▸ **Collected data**
==========

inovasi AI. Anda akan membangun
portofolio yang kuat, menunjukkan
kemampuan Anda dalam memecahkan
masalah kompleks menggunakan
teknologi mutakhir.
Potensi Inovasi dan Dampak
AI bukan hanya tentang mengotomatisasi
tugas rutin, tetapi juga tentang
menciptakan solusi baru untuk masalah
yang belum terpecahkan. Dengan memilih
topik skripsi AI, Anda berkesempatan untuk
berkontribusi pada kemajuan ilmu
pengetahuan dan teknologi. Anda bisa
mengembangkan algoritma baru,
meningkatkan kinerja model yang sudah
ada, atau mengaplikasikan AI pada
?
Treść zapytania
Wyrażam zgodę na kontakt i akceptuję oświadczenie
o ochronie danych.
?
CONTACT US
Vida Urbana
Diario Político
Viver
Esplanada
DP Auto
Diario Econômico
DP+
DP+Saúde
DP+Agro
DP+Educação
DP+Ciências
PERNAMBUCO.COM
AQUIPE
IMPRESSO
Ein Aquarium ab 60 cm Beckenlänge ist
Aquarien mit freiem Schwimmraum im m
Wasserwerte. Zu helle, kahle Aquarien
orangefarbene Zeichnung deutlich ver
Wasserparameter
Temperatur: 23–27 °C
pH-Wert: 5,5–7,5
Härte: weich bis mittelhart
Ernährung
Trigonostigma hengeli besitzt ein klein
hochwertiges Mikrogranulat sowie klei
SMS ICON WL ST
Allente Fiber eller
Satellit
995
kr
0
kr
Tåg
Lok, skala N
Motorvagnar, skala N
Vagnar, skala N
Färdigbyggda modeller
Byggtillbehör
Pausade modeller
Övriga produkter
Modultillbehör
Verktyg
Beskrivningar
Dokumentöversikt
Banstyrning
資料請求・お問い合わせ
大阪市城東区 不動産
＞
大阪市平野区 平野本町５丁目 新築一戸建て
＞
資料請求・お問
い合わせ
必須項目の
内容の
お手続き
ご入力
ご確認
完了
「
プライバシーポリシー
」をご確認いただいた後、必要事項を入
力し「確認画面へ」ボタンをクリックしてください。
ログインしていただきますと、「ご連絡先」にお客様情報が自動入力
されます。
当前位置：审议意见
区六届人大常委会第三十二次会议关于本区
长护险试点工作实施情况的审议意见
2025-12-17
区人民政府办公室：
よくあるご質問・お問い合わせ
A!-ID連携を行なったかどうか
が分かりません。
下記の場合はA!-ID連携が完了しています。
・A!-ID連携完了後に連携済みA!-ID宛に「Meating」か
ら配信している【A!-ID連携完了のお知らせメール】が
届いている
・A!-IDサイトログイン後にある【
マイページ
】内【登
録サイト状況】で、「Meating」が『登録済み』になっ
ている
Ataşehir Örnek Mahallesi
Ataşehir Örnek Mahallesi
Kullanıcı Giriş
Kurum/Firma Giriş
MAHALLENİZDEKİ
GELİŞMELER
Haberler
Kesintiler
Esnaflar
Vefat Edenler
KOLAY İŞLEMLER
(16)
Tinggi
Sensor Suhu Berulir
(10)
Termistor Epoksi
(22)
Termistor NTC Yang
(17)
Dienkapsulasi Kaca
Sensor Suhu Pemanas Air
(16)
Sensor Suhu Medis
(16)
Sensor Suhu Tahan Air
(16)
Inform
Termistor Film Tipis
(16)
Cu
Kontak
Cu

==========

▸ **WORK TO BE COMPLETED**
For the string "Suhu", filter the data and copy out each line where it occurs.

▸ **EXPECTED OUTPUT**
Sensor Suhu Berulir
Sensor Suhu Pemanas Air
Sensor Suhu Medis
Sensor Suhu Tahan Air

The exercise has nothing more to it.